Saturday was cold and overcast. However, whereas the sun makes the Waxwings’ colours shine, it also makes for some awkward lighting conditions so I thought I’d give the overcast conditions a try anyway. Once in roughly the right area, finding the Waxwings is a doddle; all you have to do is look for a collection of very large lenses attached to cameras and, frequently, tripods. Follow the lenses and you’ve found the Waxwings. Or, at least, you’ve probably found one of their feeding stations. They operate in a flock. At periodic intervals, from a resting/digesting perch, a gang of them takes to the air to descend upon a Sorbus tree and raid a few berries each before a metaphorical bell sounds announcing the end of round 3. There is then a coordinated flocking back to their resting perch to be refreshed. After about an hour trying to follow the action my trigger finger was numb and I could no longer feel what I was doing so I retired.

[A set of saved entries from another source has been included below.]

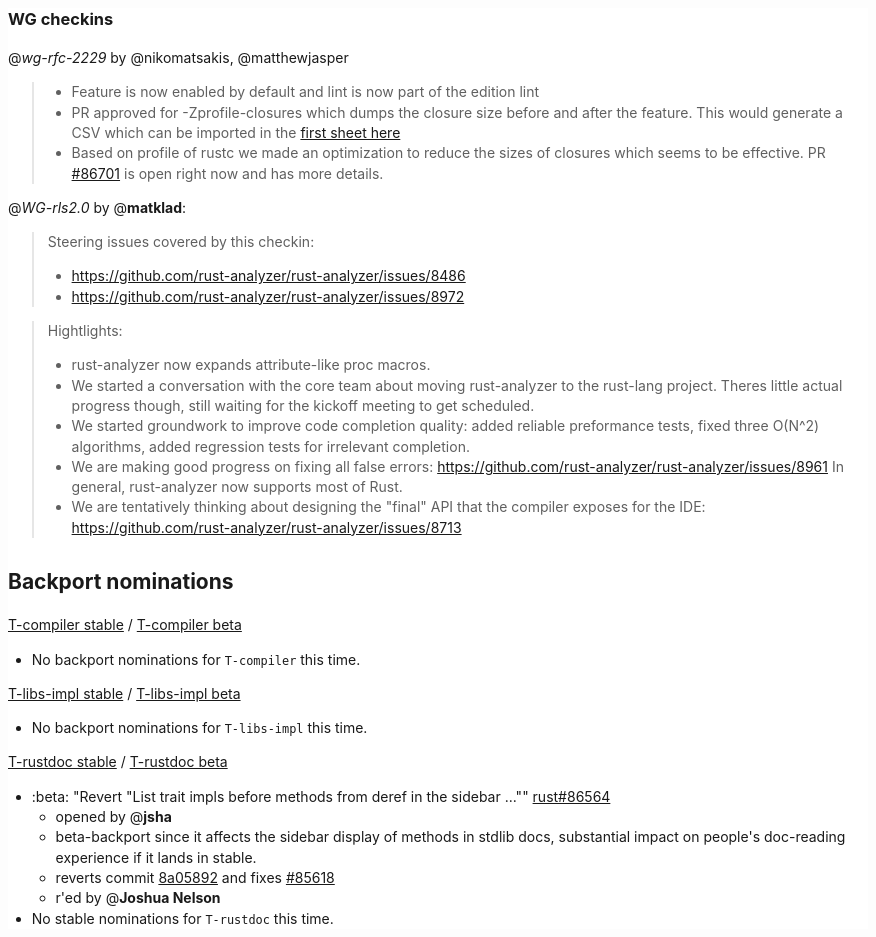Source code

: ### WG checkins

@*wg-rfc-2229* by @nikomatsakis, @matthewjasper
>- Feature is now enabled by default and lint is now part of the edition lint
>- PR approved for -Zprofile-closures which dumps the closure size before and after the feature. This would generate a CSV which can be imported in the [first sheet here](https://docs.google.com/spreadsheets/d/1WUKERwkpJkYhQ-rt0aTQqg-7kcupC7pwKsgxk8v54qc/edit?usp=sharing)
>- Based on profile of rustc we made an optimization to reduce the sizes of closures which seems to be effective. PR [#86701](https://github.com/rust-lang/rust/pull/86701) is open right now and has more details.

@*WG-rls2.0* by @**matklad**:
>Steering issues covered by this checkin: 
>* https://github.com/rust-analyzer/rust-analyzer/issues/8486
>* https://github.com/rust-analyzer/rust-analyzer/issues/8972

>Hightlights:
>* rust-analyzer now expands attribute-like proc macros.
> * We started a conversation with the core team about moving rust-analyzer to the rust-lang project.
  Theres little actual progress though, still waiting for the kickoff meeting to get scheduled. 
>* We started groundwork to improve code completion quality: added reliable preformance tests, fixed three O(N^2) algorithms, added regression tests for irrelevant completion.
>* We are making good progress on fixing all false errors: https://github.com/rust-analyzer/rust-analyzer/issues/8961
  In general, rust-analyzer now supports most of Rust.
>* We are tentatively thinking about designing the "final" API that the compiler exposes for the IDE:
  https://github.com/rust-analyzer/rust-analyzer/issues/8713
  

## Backport nominations

[T-compiler stable](https://github.com/rust-lang/rust/issues?q=is%3Aall+label%3Abeta-nominated+-label%3Abeta-accepted+label%3AT-compiler) / [T-compiler beta](https://github.com/rust-lang/rust/issues?q=is%3Aall+label%3Astable-nominated+-label%3Astable-accepted+label%3AT-compiler)
- No backport nominations for `T-compiler` this time.

[T-libs-impl stable](https://github.com/rust-lang/rust/issues?q=is%3Aall+label%3Abeta-nominated+-label%3Abeta-accepted+label%3AT-libs-impl) / [T-libs-impl beta](https://github.com/rust-lang/rust/issues?q=is%3Aall+label%3Astable-nominated+-label%3Astable-accepted+label%3AT-libs-impl)
- No backport nominations for `T-libs-impl` this time.

[T-rustdoc stable](https://github.com/rust-lang/rust/issues?q=is%3Aall+label%3Abeta-nominated+-label%3Abeta-accepted+label%3AT-rustdoc) / [T-rustdoc beta](https://github.com/rust-lang/rust/issues?q=is%3Aall+label%3Astable-nominated+-label%3Astable-accepted+label%3AT-rustdoc)
- :beta: "Revert "List trait impls before methods from deref in the sidebar ..."" [rust#86564](https://github.com/rust-lang/rust/pull/86564)
  - opened by @**jsha** 
  - beta-backport since it affects the sidebar display of methods in stdlib docs, substantial impact on people's doc-reading experience if it lands in stable.
  - reverts commit [8a05892](https://github.com/rust-lang/rust/commit/8a058926ecd6d0988714f8f7a5a31293c533f8c6) and fixes [#85618](https://github.com/rust-lang/rust/issues/85618)
  - r'ed by @**Joshua Nelson** 
- No stable nominations for `T-rustdoc` this time.
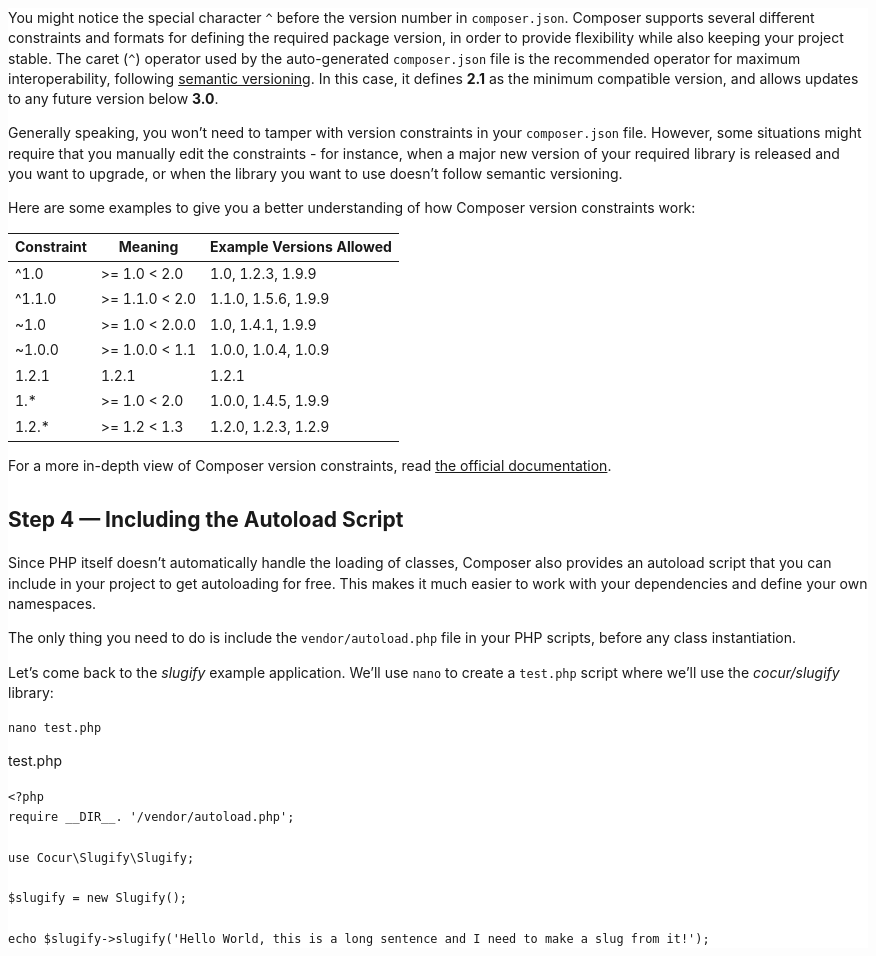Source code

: You might notice the special character `^` before the version number in `composer.json`. Composer supports several different constraints and formats for defining the required package version, in order to provide flexibility while also keeping your project stable. The caret (`^`) operator used by the auto-generated `composer.json` file is the recommended operator for maximum interoperability, following [semantic versioning](http://semver.org/). In this case, it defines **2.1** as the minimum compatible version, and allows updates to any future version below **3.0**.

Generally speaking, you won’t need to tamper with version constraints in your `composer.json` file. However, some situations might require that you manually edit the constraints - for instance, when a major new version of your required library is released and you want to upgrade, or when the library you want to use doesn’t follow semantic versioning.

Here are some examples to give you a better understanding of how Composer version constraints work:

| Constraint | Meaning | Example Versions Allowed |
| --- | --- | --- |
| ^1.0 | \>= 1.0 \< 2.0 | 1.0, 1.2.3, 1.9.9 |
| ^1.1.0 | \>= 1.1.0 \< 2.0 | 1.1.0, 1.5.6, 1.9.9 |
| ~1.0 | \>= 1.0 \< 2.0.0 | 1.0, 1.4.1, 1.9.9 |
| ~1.0.0 | \>= 1.0.0 \< 1.1 | 1.0.0, 1.0.4, 1.0.9 |
| 1.2.1 | 1.2.1 | 1.2.1 |
| 1.\* | \>= 1.0 \< 2.0 | 1.0.0, 1.4.5, 1.9.9 |
| 1.2.\* | \>= 1.2 \< 1.3 | 1.2.0, 1.2.3, 1.2.9 |

For a more in-depth view of Composer version constraints, read [the official documentation](https://getcomposer.org/doc/articles/versions.md).

## Step 4 — Including the Autoload Script

Since PHP itself doesn’t automatically handle the loading of classes, Composer also provides an autoload script that you can include in your project to get autoloading for free. This makes it much easier to work with your dependencies and define your own namespaces.

The only thing you need to do is include the `vendor/autoload.php` file in your PHP scripts, before any class instantiation.

Let’s come back to the _slugify_ example application. We’ll use `nano` to create a `test.php` script where we’ll use the _cocur/slugify_ library:

    nano test.php

test.php

    <?php
    require __DIR__. '/vendor/autoload.php';
    
    use Cocur\Slugify\Slugify;
    
    $slugify = new Slugify();
    
    echo $slugify->slugify('Hello World, this is a long sentence and I need to make a slug from it!');
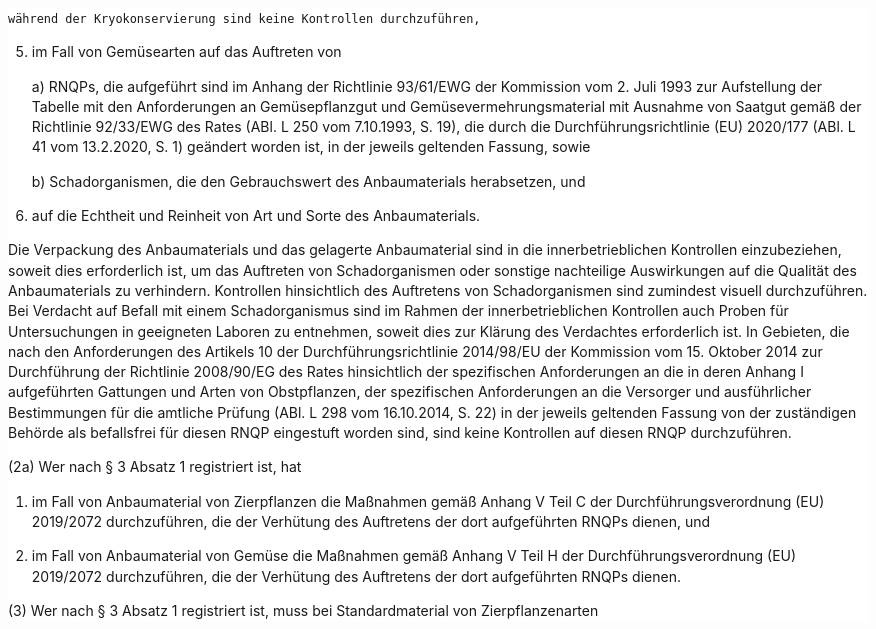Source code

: 

    während der Kryokonservierung sind keine Kontrollen durchzuführen,


5.  im Fall von Gemüsearten auf das Auftreten von

    a)  RNQPs, die aufgeführt sind im Anhang der Richtlinie 93/61/EWG der
        Kommission vom 2. Juli 1993 zur Aufstellung der Tabelle mit den
        Anforderungen an Gemüsepflanzgut und Gemüsevermehrungsmaterial mit
        Ausnahme von Saatgut gemäß der Richtlinie 92/33/EWG des Rates (ABl. L
        250 vom 7.10.1993, S. 19), die durch die Durchführungsrichtlinie (EU)
        2020/177 (ABl. L 41 vom 13.2.2020, S. 1) geändert worden ist, in der
        jeweils geltenden Fassung, sowie


    b)  Schadorganismen, die den Gebrauchswert des Anbaumaterials herabsetzen,
        und





6.  auf die Echtheit und Reinheit von Art und Sorte des Anbaumaterials.



Die Verpackung des Anbaumaterials und das gelagerte Anbaumaterial sind
in die innerbetrieblichen Kontrollen einzubeziehen, soweit dies
erforderlich ist, um das Auftreten von Schadorganismen oder sonstige
nachteilige Auswirkungen auf die Qualität des Anbaumaterials zu
verhindern. Kontrollen hinsichtlich des Auftretens von Schadorganismen
sind zumindest visuell durchzuführen. Bei Verdacht auf Befall mit
einem Schadorganismus sind im Rahmen der innerbetrieblichen Kontrollen
auch Proben für Untersuchungen in geeigneten Laboren zu entnehmen,
soweit dies zur Klärung des Verdachtes erforderlich ist. In Gebieten,
die nach den Anforderungen des Artikels 10 der Durchführungsrichtlinie
2014/98/EU der Kommission vom 15. Oktober 2014 zur Durchführung der
Richtlinie 2008/90/EG des Rates hinsichtlich der spezifischen
Anforderungen an die in deren Anhang I aufgeführten Gattungen und
Arten von Obstpflanzen, der spezifischen Anforderungen an die
Versorger und ausführlicher Bestimmungen für die amtliche Prüfung
(ABl. L 298 vom 16.10.2014, S. 22) in der jeweils geltenden Fassung
von der zuständigen Behörde als befallsfrei für diesen RNQP eingestuft
worden sind, sind keine Kontrollen auf diesen RNQP durchzuführen.

(2a) Wer nach § 3 Absatz 1 registriert ist, hat

1.  im Fall von Anbaumaterial von Zierpflanzen die Maßnahmen gemäß Anhang
    V Teil C der Durchführungsverordnung (EU) 2019/2072 durchzuführen, die
    der Verhütung des Auftretens der dort aufgeführten RNQPs dienen, und


2.  im Fall von Anbaumaterial von Gemüse die Maßnahmen gemäß Anhang V Teil
    H der Durchführungsverordnung (EU) 2019/2072 durchzuführen, die der
    Verhütung des Auftretens der dort aufgeführten RNQPs dienen.




(3) Wer nach § 3 Absatz 1 registriert ist, muss bei Standardmaterial
von Zierpflanzenarten
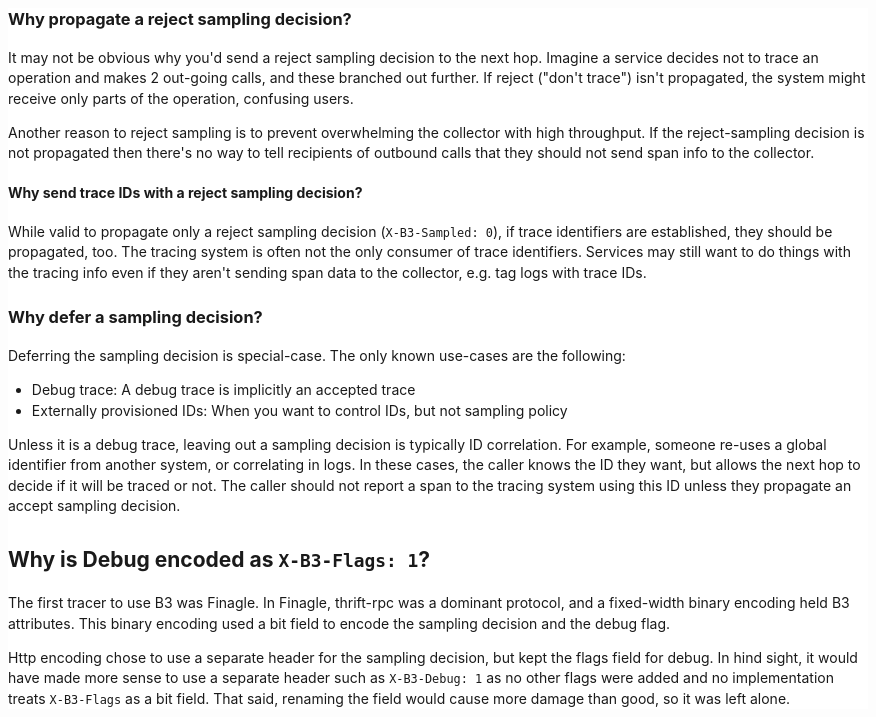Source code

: ### Why propagate a reject sampling decision?

It may not be obvious why you'd send a reject sampling decision to the next hop.
Imagine a service decides not to trace an operation and makes 2 out-going calls,
and these branched out further. If reject ("don't trace") isn't propagated, the
system might receive only parts of the operation, confusing users.

Another reason to reject sampling is to prevent overwhelming the collector with
high throughput. If the reject-sampling decision is not propagated then there's
no way to tell recipients of outbound calls that they should not send span info
to the collector.

#### Why send trace IDs with a reject sampling decision?

While valid to propagate only a reject sampling decision (`X-B3-Sampled: 0`),
if trace identifiers are established, they should be propagated, too. The
tracing system is often not the only consumer of trace identifiers. Services may
still want to do things with the tracing info even if they aren't sending span
data to the collector, e.g. tag logs with trace IDs.

### Why defer a sampling decision?

Deferring the sampling decision is special-case. The only known use-cases are
the following:

* Debug trace: A debug trace is implicitly an accepted trace
* Externally provisioned IDs: When you want to control IDs, but not sampling policy

Unless it is a debug trace, leaving out a sampling decision is typically ID
correlation. For example, someone re-uses a global identifier from another
system, or correlating in logs. In these cases, the caller knows the ID they
want, but allows the next hop to decide if it will be traced or not. The caller
should not report a span to the tracing system using this ID unless they
propagate an accept sampling decision.

## Why is Debug encoded as `X-B3-Flags: 1`?
The first tracer to use B3 was Finagle. In Finagle, thrift-rpc was a dominant
protocol, and a fixed-width binary encoding held B3 attributes. This binary
encoding used a bit field to encode the sampling decision and the debug flag.

Http encoding chose to use a separate header for the sampling decision, but
kept the flags field for debug. In hind sight, it would have made more sense to
use a separate header such as `X-B3-Debug: 1` as no other flags were added and
no implementation treats `X-B3-Flags` as a bit field. That said, renaming the
field would cause more damage than good, so it was left alone.
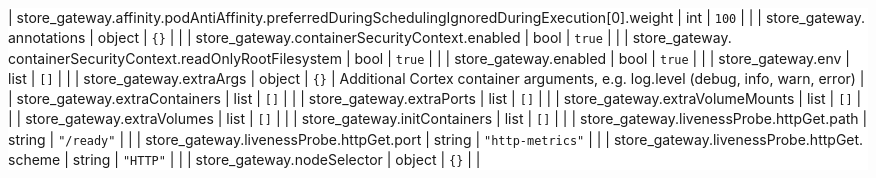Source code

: | store_gateway.&ZeroWidthSpace;affinity.&ZeroWidthSpace;podAntiAffinity.&ZeroWidthSpace;preferredDuringSchedulingIgnoredDuringExecution[0].&ZeroWidthSpace;weight | int | `100` |  |
| store_gateway.&ZeroWidthSpace;annotations | object | `{}` |  |
| store_gateway.&ZeroWidthSpace;containerSecurityContext.&ZeroWidthSpace;enabled | bool | `true` |  |
| store_gateway.&ZeroWidthSpace;containerSecurityContext.&ZeroWidthSpace;readOnlyRootFilesystem | bool | `true` |  |
| store_gateway.&ZeroWidthSpace;enabled | bool | `true` |  |
| store_gateway.&ZeroWidthSpace;env | list | `[]` |  |
| store_gateway.&ZeroWidthSpace;extraArgs | object | `{}` | Additional Cortex container arguments, e.g. log.level (debug, info, warn, error) |
| store_gateway.&ZeroWidthSpace;extraContainers | list | `[]` |  |
| store_gateway.&ZeroWidthSpace;extraPorts | list | `[]` |  |
| store_gateway.&ZeroWidthSpace;extraVolumeMounts | list | `[]` |  |
| store_gateway.&ZeroWidthSpace;extraVolumes | list | `[]` |  |
| store_gateway.&ZeroWidthSpace;initContainers | list | `[]` |  |
| store_gateway.&ZeroWidthSpace;livenessProbe.&ZeroWidthSpace;httpGet.&ZeroWidthSpace;path | string | `"/ready"` |  |
| store_gateway.&ZeroWidthSpace;livenessProbe.&ZeroWidthSpace;httpGet.&ZeroWidthSpace;port | string | `"http-metrics"` |  |
| store_gateway.&ZeroWidthSpace;livenessProbe.&ZeroWidthSpace;httpGet.&ZeroWidthSpace;scheme | string | `"HTTP"` |  |
| store_gateway.&ZeroWidthSpace;nodeSelector | object | `{}` |  |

Sunday was sunny and cold. I returned for another try and found even more large lenses arrayed against our foreign invaders. I needed the lens clues because the Waxwings had moved about 100m further down the road. Waxwings have no sense of occasion and do not pose well, frequently placing themselves between you and the sun. On many occasions I found myself thinking a shot wasn’t worth bothering with while being surrounded by the machine gun rattle of belt-fed shutters going off. The advantageously lit side of the road was not exactly rich in Sorbus trees. However, in one back yard, an apple tree was attracting the Waxwings’ attention. The very accommodating owner invited a few of us lens-toting enthusiasts in to take advantage. What a nice man! I didn’t know Waxwings also fed on apples until today. A Fieldfare (Turdus pilaris) turned up – now I do know they like apples – but received short shrift from the gang of Waxwings, regrettably.